**Action item:**
Every record below should be printed again exactly, with its pictures removed.
= = = =
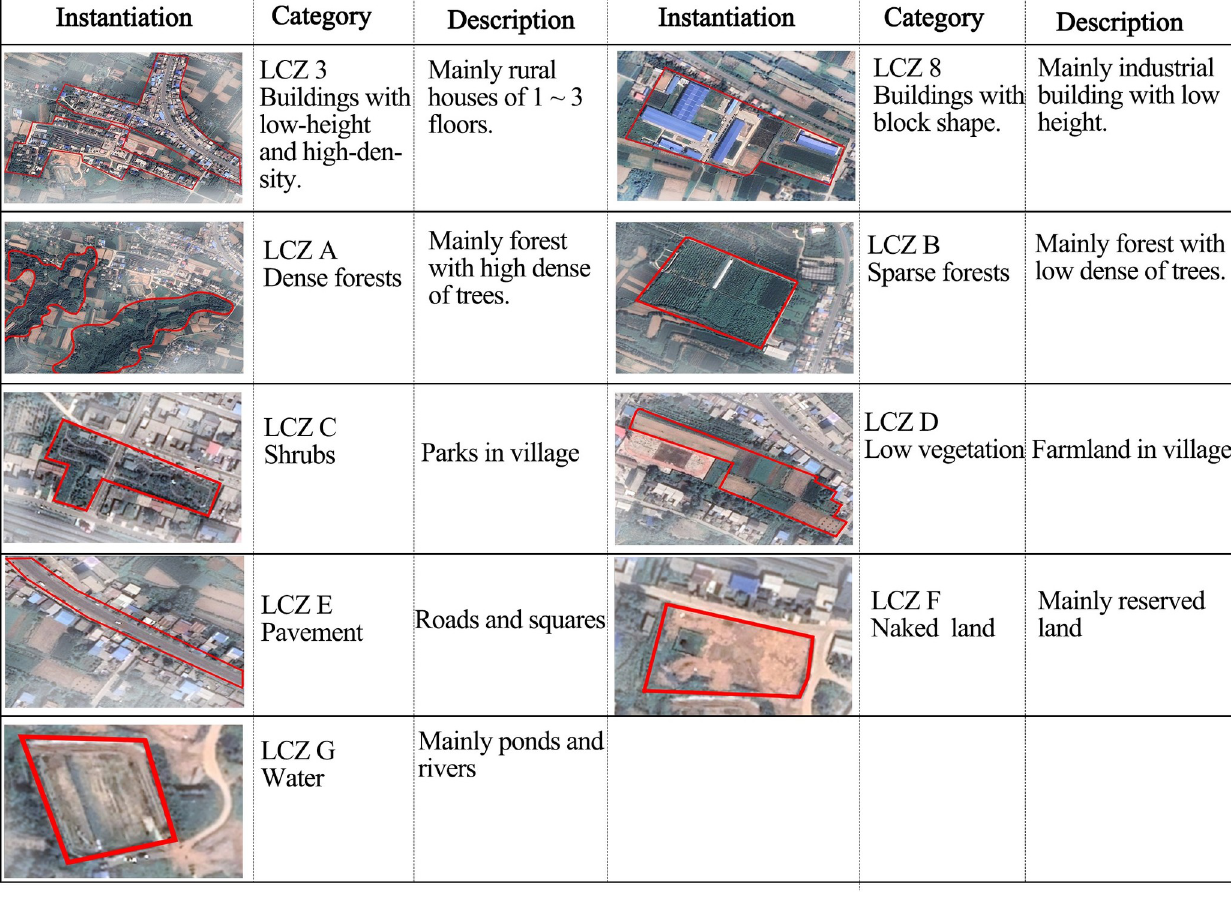
Fig 21. Local Climate Zone (LCZ) zoning system in Villages—a case study of Maling.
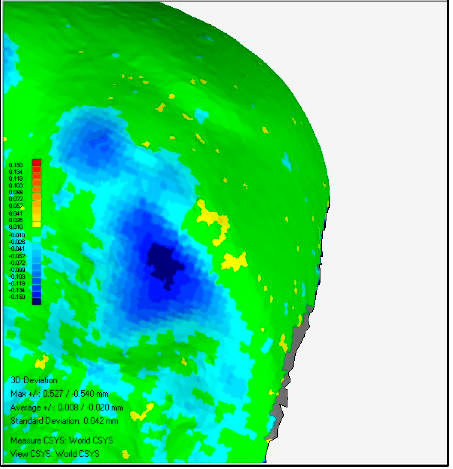
Figure 6. Example of a signal gradient image with clearly defined level lines. Sensitivity, specificity, and positive and negative predictive values were assessed to evaluate the efficacy of the scanner. The data collected at each moment of the measurement were used to calculate the sensitivity and specificity. For their preparation, the Smith and Knight visual test was used as a reference for patients and non-diseased patients (considering those classified in stages 1–4 as diseased), and as a diagnostic test was used to validate the 3M ® True Definition intraoral scanner (healthy or negative result: 0, and diseased or positive result:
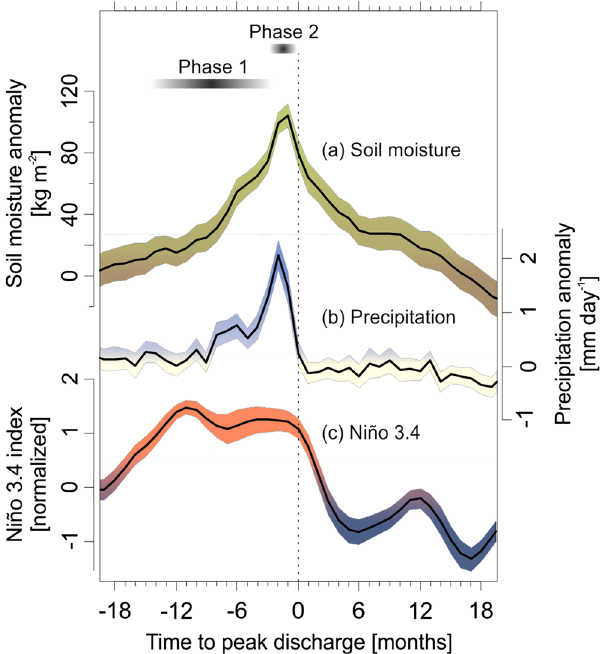
Figure 3. Stacked monthly ( a ) soil moisture anomalies and ( b ) precipitation anomalies over the lower Mississippi basin, and ( c ) the Niño 3.4 index for all simulated extreme floods (n = 116; defined as a peak annual discharge with an exceedance probability ≤ 1%, i.e., a 100-year flood) in the CESM–LME in relation to the time of peak discharge. The mean (line) and 95% confidence interval (colored silhouette) are shown for each variable. The vertical dotted line represents the month of peak discharge; horizontal lines denote a positive anomaly at the p < 0.01 significance level for each variable calculated.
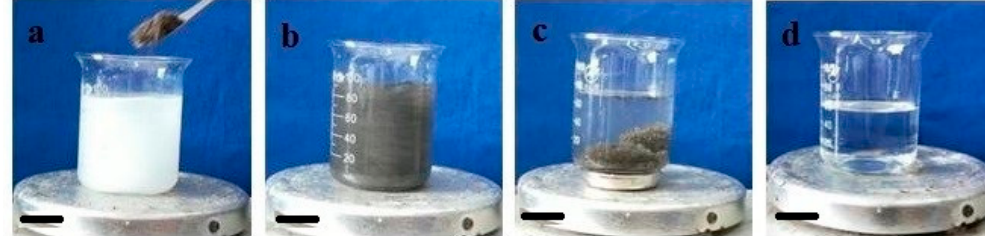
Figure 10. ( a ) The designed apparatus for separation of water-in-oil emulsion using SMSD; ( b–d ) the filtration process for separation of water-in-tetrachloromethane emulsion using SMSD. Scale bar, 3 cm.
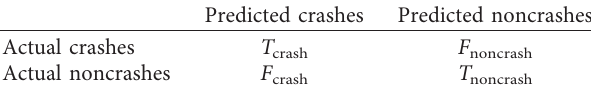
Table 2: Confusion matrix.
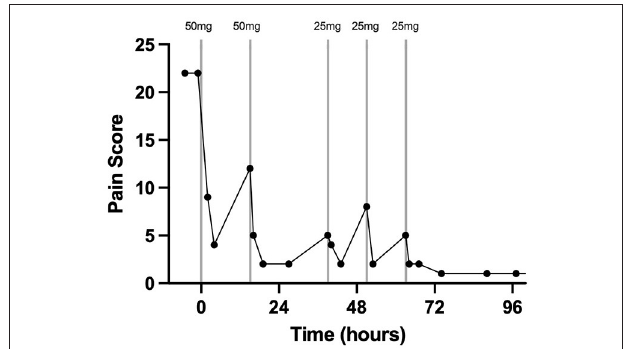
FIGURE 2 | Heart rate in beats per minute 2h prior to, during, and after treatment with morphine via a C1-C2 epidural catheter in a horse. The vertical lines indicate the timing and dose of morphine administration. Each data point represents a heart rate. Time zero is the time of C1-C2 catheter placement and first morphine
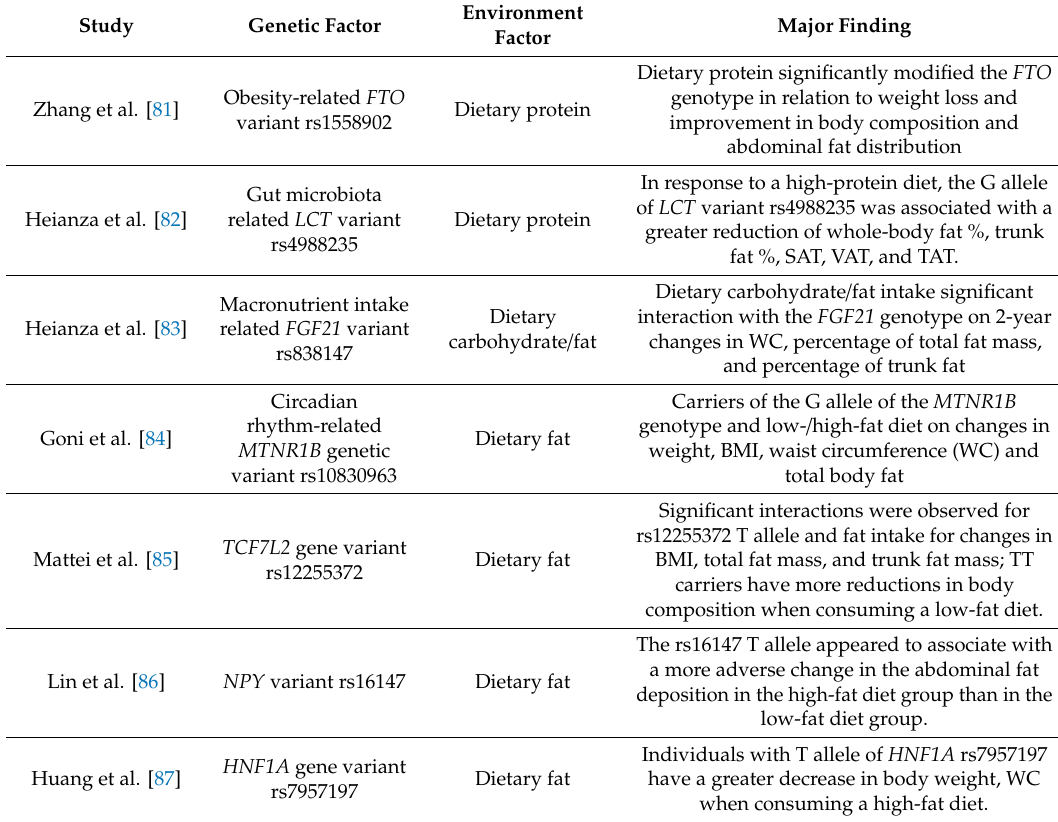
when consuming a high-fat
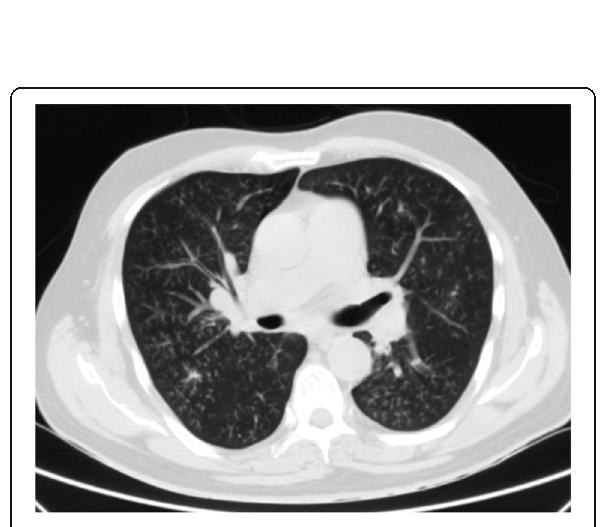
Fig. 20 Infectious bronchiolitis: thin section CT shows diffuse clustered branching tree-in-bud opacities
= = = =
**Exercise response:**
Fig 21. Local Climate Zone (LCZ) zoning system in Villages—a case study of Maling.
Figure 6. Example of a signal gradient image with clearly defined level lines. Sensitivity, specificity, and positive and negative predictive values were assessed to evaluate the efficacy of the scanner. The data collected at each moment of the measurement were used to calculate the sensitivity and specificity. For their preparation, the Smith and Knight visual test was used as a reference for patients and non-diseased patients (considering those classified in stages 1–4 as diseased), and as a diagnostic test was used to validate the 3M ® True Definition intraoral scanner (healthy or negative result: 0, and diseased or positive result:
Figure 3. Stacked monthly ( a ) soil moisture anomalies and ( b ) precipitation anomalies over the lower Mississippi basin, and ( c ) the Niño 3.4 index for all simulated extreme floods (n = 116; defined as a peak annual discharge with an exceedance probability ≤ 1%, i.e., a 100-year flood) in the CESM–LME in relation to the time of peak discharge. The mean (line) and 95% confidence interval (colored silhouette) are shown for each variable. The vertical dotted line represents the month of peak discharge; horizontal lines denote a positive anomaly at the p < 0.01 significance level for each variable calculated.
Figure 10. ( a ) The designed apparatus for separation of water-in-oil emulsion using SMSD; ( b–d ) the filtration process for separation of water-in-tetrachloromethane emulsion using SMSD. Scale bar, 3 cm.
Table 2: Confusion matrix.
FIGURE 2 | Heart rate in beats per minute 2h prior to, during, and after treatment with morphine via a C1-C2 epidural catheter in a horse. The vertical lines indicate the timing and dose of morphine administration. Each data point represents a heart rate. Time zero is the time of C1-C2 catheter placement and first morphine
when consuming a high-fat
Fig. 20 Infectious bronchiolitis: thin section CT shows diffuse clustered branching tree-in-bud opacities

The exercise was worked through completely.